Reading the packet dumps, my eyes settled on this (non-working first, then working):
PPPoE [ses 0xdf7] IP (tos 0x0, ttl 64, id 10253, offset 0, flags [DF], proto UDP (17), length 1464) X.X.X.X.isakmp > Y.Y.Y.Y.isakmp: isakmp 2.0 msgid 00000000: parent_sa ikev2_init[I]: [...] PPPoE [ses 0xdf7] IP (tos 0x0, ttl 64, id 32119, offset 0, flags [DF], proto UDP (17), length 1168) X.X.X.X.isakmp > Y.Y.Y.Y.isakmp: isakmp 2.0 msgid 00000000: parent_sa ikev2_init[I]: [...]
I noticed that the packet length was different. The working packet
was significantly shorter and the non-working one was not too far
from the 1492 byte MTU of the PPP link itself. A little light turned
on in my head, and some quick tests with
ping later I had my
answer: my PPPoE PPP MTU was too high, and as a result something
in the path between me and the outside world was dropping any
too-big packets that my machine generated.
(It's probably the DSL modem and DSL hop, based on some tests with traceroute.)
The reason things broke with the newer libreswan was that the newer version added several more cipher choices, which pushed the size of the initial ISAKMP packet over the actual working MTU. With the DF bit set in the UDP packet, there was basically no chance of the packet getting fragmented when it hit wherever the block was; instead it was just summarily dropped.
(I think I never saw issues with TCP connections because I'd long ago set a PPPoE option to clamp the MSS to 1412 bytes. So only UDP traffic would be affected, and of course I don't really do anything that generates large UDP packets. On the other hand, maybe this was a factor in an earlier mysterious network problem, which I eventually made go away by disabling SPDY in Firefox.)
What this illustrates for me, once again, is that I simply can't predict what the high level symptoms are going to be for a low level network problem. Or, more usefully, given a high level problem I can't even be sure if it's actually due to some low level network issue or if it has a high level cause of its own (like 'code changes between 3.13 and 3.16').
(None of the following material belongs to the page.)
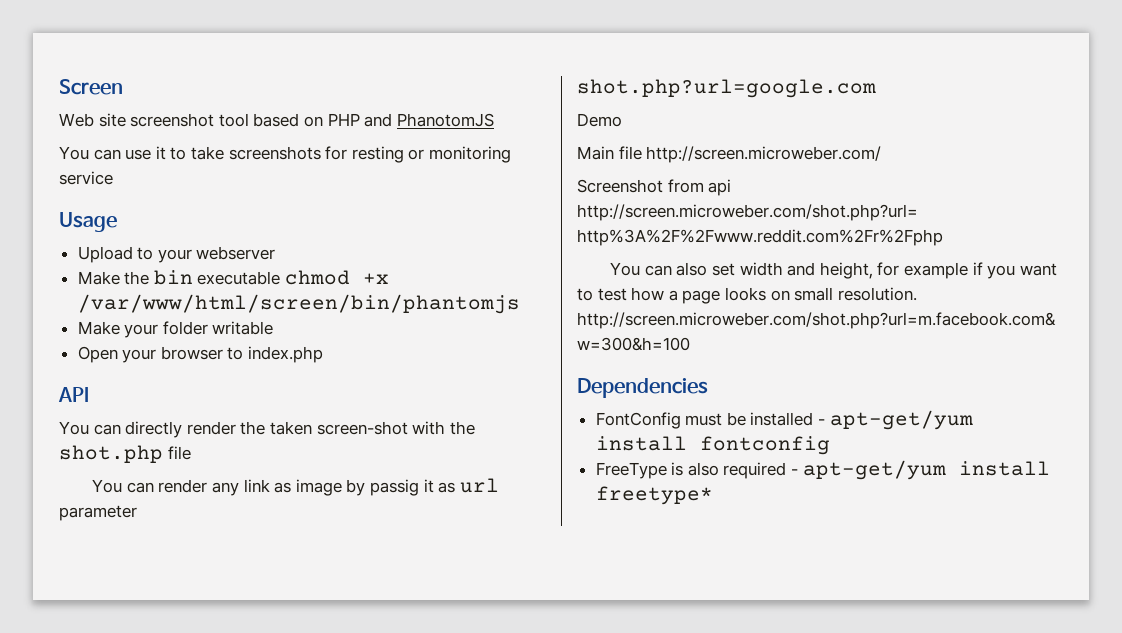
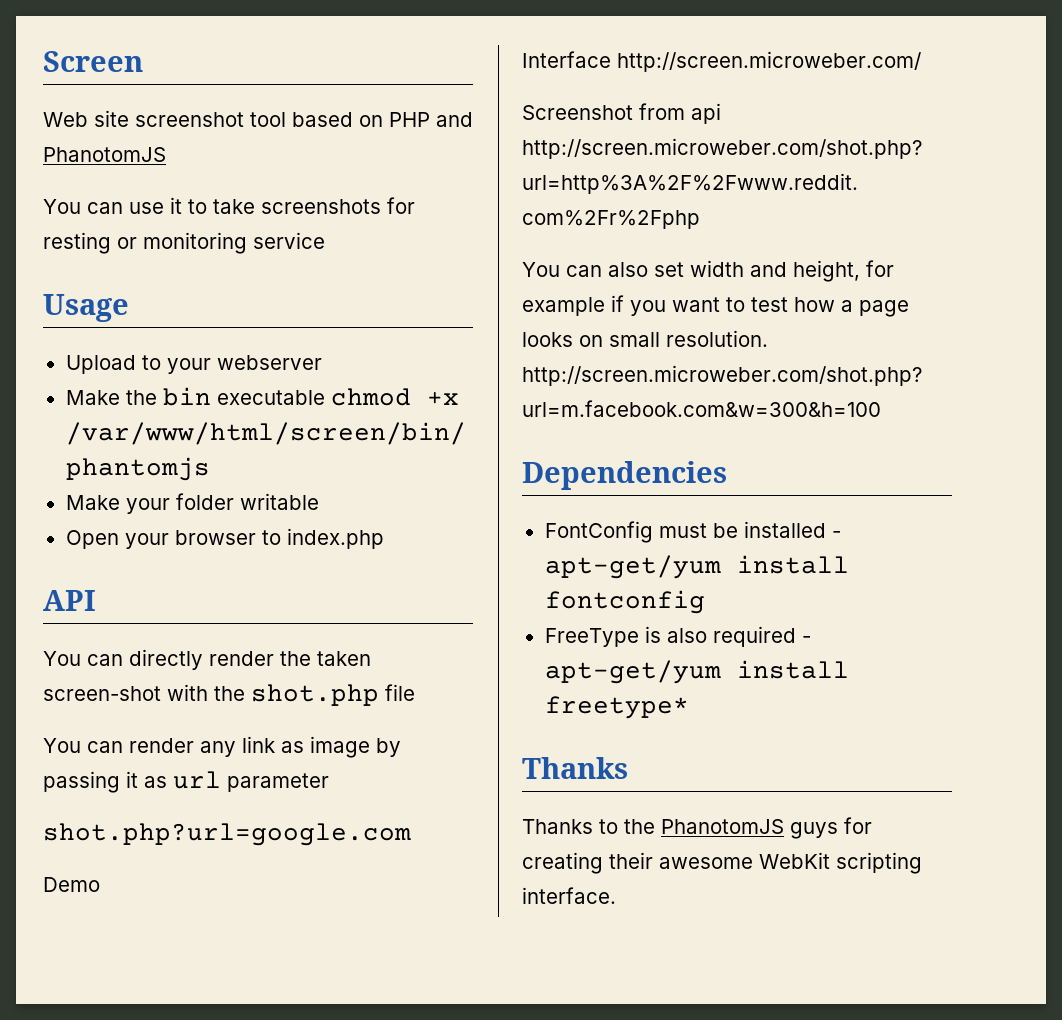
[369,479,419,496] passig -> [43,771,120,793] passing
[577,146,642,160] Main file -> [522,51,611,68] Interface
(713, 495) none -> [522,757,628,779] [522,817,872,839] [522,852,922,874] [522,887,616,904] // Thanks // Thanks to the PhanotomJS guys for creating their awesome WebKit scripting interface.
Sidebar: what happens with my office machine's ISAKMP packets
My office machine is running libreswan 3.16 too, so I immediately wondered if its initial ISAKMP packets were also getting dropped because of this (which would mean that my IPSec tunnel would only come up when my home machine initiated it). Looking into this revealed something weird: while my office machine is sending out large UDP ISAKMP packets with the DF bit set, something is stripping DF off and then fragmenting those UDP packets before they get to my home machine. Based on some experimentation, the largest inbound UDP packet I can receive un-fragmented is 1436 bytes. The DF bit gets stripped regardless of the packet size.
(I suspect that my ISP's DSL PPP touchdown points are doing this. It's an obvious thing to do, really. Interesting, the 1436 byte size restriction is smaller than the outbound MTU I can use.)